069. 変わり種



「つまみ食い禁止っ」
「……あー、また失敗しちゃった」
 小さな掌をある程度手加減して鋭く叩くと、痛がるでも悪びれるでもなく、リアは悔しそうに地団駄を踏む。
「ランスさんからつまみ食いが出来たら、かなりジマンできると思うんだけどなぁ」
「ちょうだいと言えばあげるのに」
 娼館の台所を借りてドーナツを揚げていたランスは、今の敗因を分析しているらしい少女の様子に苦笑する。
 この国では王侯貴族の血を引く証とされる青銀の髪をした美少女だが、その髪の毛や造作よりも生き生きとした表情に惹き付けられる。
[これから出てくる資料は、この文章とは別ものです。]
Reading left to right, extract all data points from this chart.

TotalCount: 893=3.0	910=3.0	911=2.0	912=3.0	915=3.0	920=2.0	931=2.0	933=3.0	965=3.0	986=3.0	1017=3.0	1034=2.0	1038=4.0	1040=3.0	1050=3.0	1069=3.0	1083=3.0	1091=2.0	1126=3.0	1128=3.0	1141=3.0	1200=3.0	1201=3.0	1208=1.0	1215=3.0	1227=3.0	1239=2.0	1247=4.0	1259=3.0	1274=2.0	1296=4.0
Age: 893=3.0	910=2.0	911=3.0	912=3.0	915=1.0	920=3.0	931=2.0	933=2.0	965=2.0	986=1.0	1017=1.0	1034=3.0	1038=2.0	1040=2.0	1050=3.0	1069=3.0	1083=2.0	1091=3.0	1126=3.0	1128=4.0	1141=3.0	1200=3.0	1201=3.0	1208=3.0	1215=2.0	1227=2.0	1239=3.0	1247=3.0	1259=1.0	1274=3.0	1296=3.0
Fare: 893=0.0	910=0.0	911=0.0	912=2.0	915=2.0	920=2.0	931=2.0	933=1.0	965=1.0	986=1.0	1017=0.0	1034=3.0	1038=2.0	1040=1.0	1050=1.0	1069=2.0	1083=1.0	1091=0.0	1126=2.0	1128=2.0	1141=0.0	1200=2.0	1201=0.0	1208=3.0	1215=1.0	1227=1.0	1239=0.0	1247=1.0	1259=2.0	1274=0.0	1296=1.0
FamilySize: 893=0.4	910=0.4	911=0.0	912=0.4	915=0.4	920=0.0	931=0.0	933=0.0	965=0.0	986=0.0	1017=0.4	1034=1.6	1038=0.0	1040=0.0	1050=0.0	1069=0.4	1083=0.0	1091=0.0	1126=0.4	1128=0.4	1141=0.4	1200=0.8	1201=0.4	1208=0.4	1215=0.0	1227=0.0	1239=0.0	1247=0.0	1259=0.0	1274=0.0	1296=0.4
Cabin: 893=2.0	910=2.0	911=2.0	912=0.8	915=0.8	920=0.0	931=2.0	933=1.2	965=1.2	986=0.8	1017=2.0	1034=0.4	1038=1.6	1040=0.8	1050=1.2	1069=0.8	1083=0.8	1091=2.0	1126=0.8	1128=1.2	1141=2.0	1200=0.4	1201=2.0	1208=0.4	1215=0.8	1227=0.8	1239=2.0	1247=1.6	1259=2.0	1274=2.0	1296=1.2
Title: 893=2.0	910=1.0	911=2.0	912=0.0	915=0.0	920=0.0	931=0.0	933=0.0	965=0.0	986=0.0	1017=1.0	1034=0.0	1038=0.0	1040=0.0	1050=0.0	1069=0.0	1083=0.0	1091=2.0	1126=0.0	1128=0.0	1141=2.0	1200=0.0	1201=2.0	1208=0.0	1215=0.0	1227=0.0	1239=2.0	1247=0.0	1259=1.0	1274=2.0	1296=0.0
 下町でも有名な彼女であるが、放蕩貴族の落胤などではなく、歴としたこの国でも屈指の大貴族サンモーガン卿の孫である。
 とはいえ、そういうランスも、王の信頼篤い騎士でありながら、こうして下町の娼館を足繁く訪れ、こうして菓子など作っているのだから、人のことは言えないが。
 おそらく、リアも彼も他人から見れば「変わり種」と表現されるであろうことは想像に難くない。
 だが、この時間が幸せだと言えるのだから、それでいいじゃないか、と最近のランスは開き直っていたのだった。